Emily Ebbutt

Job Title

Senior Radiographer

Where are you based?


Is your role clinical or non-clinical?


What qualifications did you have when you joined the NHS?

A university degree in Diagnostic Radiography.

How did you come to work in the NHS?

After I finished my degree, I applied for radiography jobs through the NHS job website. I had done three years of university which included placement time, so I understood how the NHS worked and what was expected of me as a qualified radiographer.

Briefly explain your job

As a radiographer, I take x-ray images of the body to aid Doctors in a diagnosis of a patient’s condition. This could be anything from broken bones to cancer diagnosis and chest infections. Depending on where I am working, my day to day can be very varied. I could be spending my day in theatre providing imaging or I could be working with patients who are currently in hospital for one reason or another. I could also be working in the Accident and Emergency department which is always interesting as there is no knowing what examination will be needed next. Other days, I work in the community alongside GP appointments, outpatient clinics and minor injuries. No matter where I am, the day is always varied with different examinations and different patients. No two days are the same.

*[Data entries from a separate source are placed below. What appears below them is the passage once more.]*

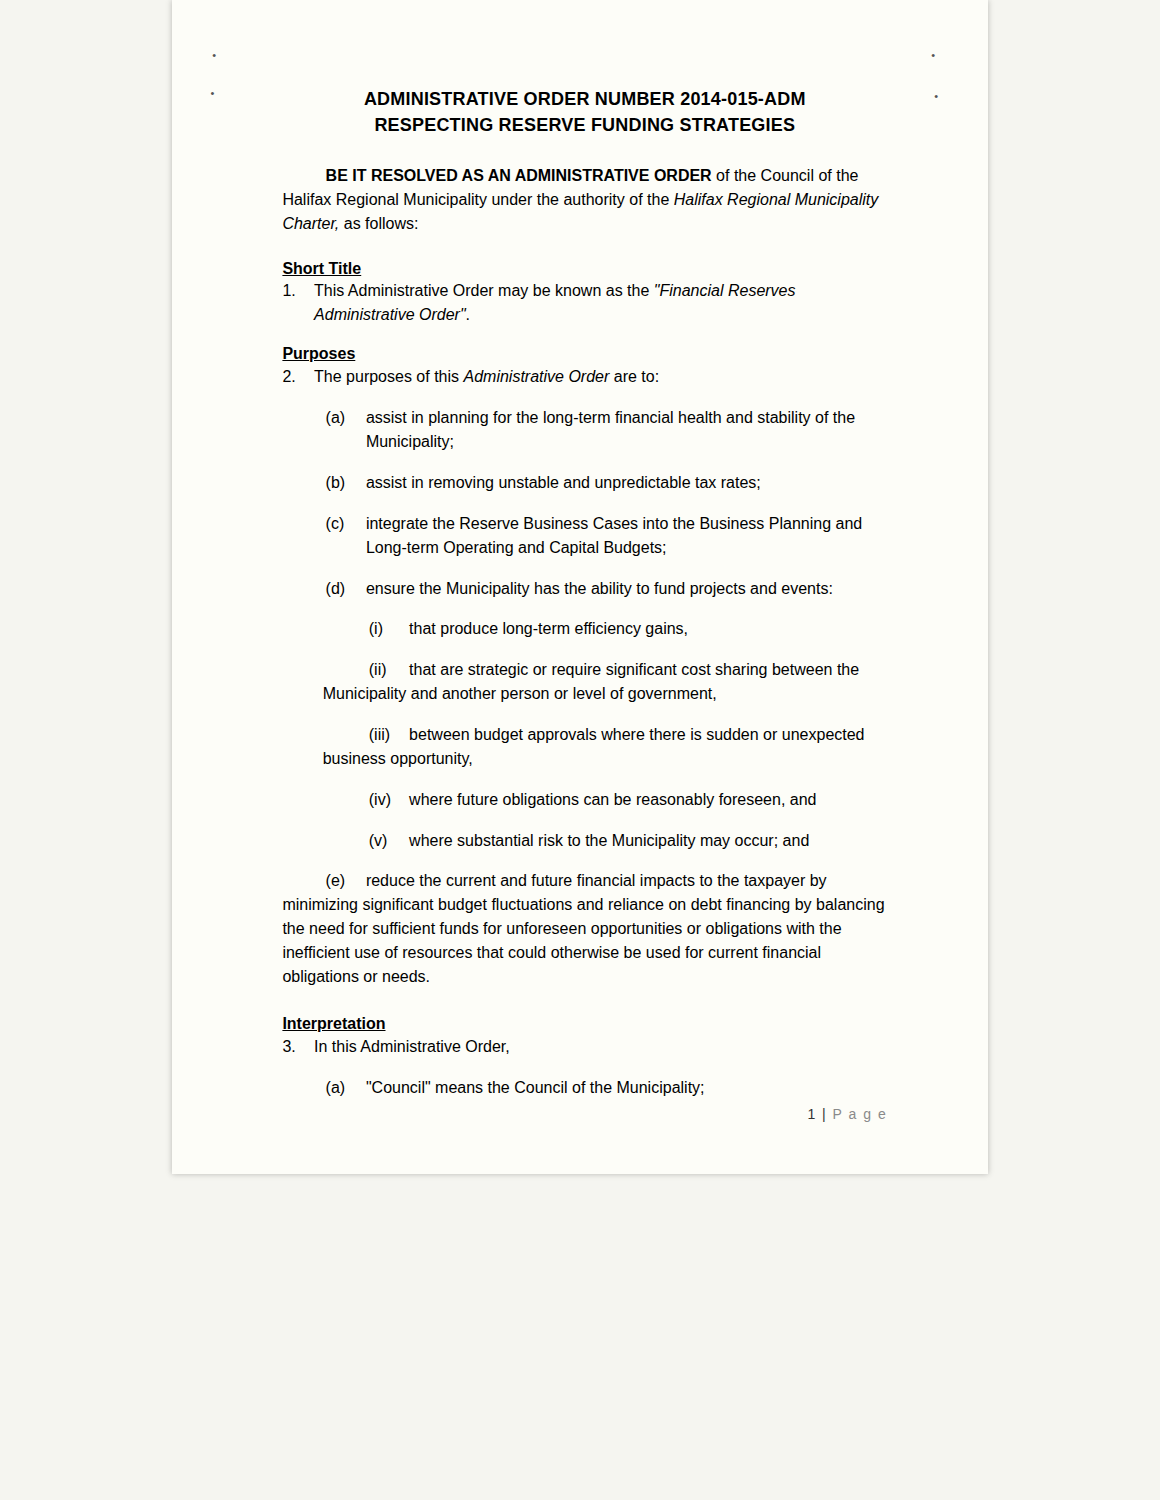• • • •
ADMINISTRATIVE ORDER NUMBER 2014-015-ADM
RESPECTING RESERVE FUNDING STRATEGIES
BE IT RESOLVED AS AN ADMINISTRATIVE ORDER of the Council of the Halifax Regional Municipality under the authority of the Halifax Regional Municipality Charter, as follows:
Short Title
1.
This Administrative Order may be known as the "Financial Reserves Administrative Order".
Purposes
2.
The purposes of this Administrative Order are to:
(a)
assist in planning for the long-term financial health and stability of the Municipality;
(b)
assist in removing unstable and unpredictable tax rates;
(c)
integrate the Reserve Business Cases into the Business Planning and Long- term Operating and Capital Budgets;
(d)
ensure the Municipality has the ability to fund projects and events:
(i)
that produce long-term efficiency gains,
(ii)
that are strategic or require significant cost sharing between the
Municipality and another person or level of government,
(iii)
between budget approvals where there is sudden or unexpected
business opportunity,
(iv)
where future obligations can be reasonably foreseen, and
(v)
where substantial risk to the Municipality may occur; and
(e) reduce the current and future financial impacts to the taxpayer by minimizing significant budget fluctuations and reliance on debt financing by balancing the need for sufficient funds for unforeseen opportunities or obligations with the inefficient use of resources that could otherwise be used for current financial obligations or needs.
Interpretation
3.
In this Administrative Order,
(a)
"Council" means the Council of the Municipality;
1 | P a g e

What do you love about your job?

A good part of the job is knowing that you have helped someone solve the mystery of what is wrong with them – whether it’s a broken bone from a fall or a cough that won’t go away. Being part of the patient’s journey and helping them is a good feeling and is always rewarding. Many patients are incredibly grateful for the NHS and its staff. The thanks I receive for doing my job is lovely to hear and makes me feel appreciated for my work.

What is challenging about your role?

The shift work (starting early, finishing late or working nights) can be challenging but once you get used to it, its not too bad. Seeing a patient who is in pain, confused or scared can be difficult. One of the main challenges of the role is lack of staff. There is a national shortage of Radiographers. My main challenge is to not become too emotionally involved with the patients and their stories. For example, some patients are victims of domestic abuse or assault and others are frail older persons with no family and dementia which can be challenging to work with.

Is there career progression in your role and how would you get there?

As a Radiographer, there are many different avenues and paths that can be taken, from specialising in a certain type of imaging to reporting or teaching. Developing in the NHS allows you to look at all of these different areas and give something interesting a go. It’s the only way to determine if it’s something you like doing. Knowing what you do and don’t like will give you a clearer view of where you want your career to take you.

What would you say to a young person thinking of joining the NHS?

Working in the NHS can be hard and tiring and sometimes thankless, but it is still interesting, diverse and exciting. From a Radiographer’s point of view, no two days are ever the same and no two patients are the same. One minute, you’ll be working with a 101 year old who fell and broke their hip and the next you’ll be working with a one year old who put Lego up their nose. It is different, difficult, unique and hard, but knowing you’ve helped someone is what matters.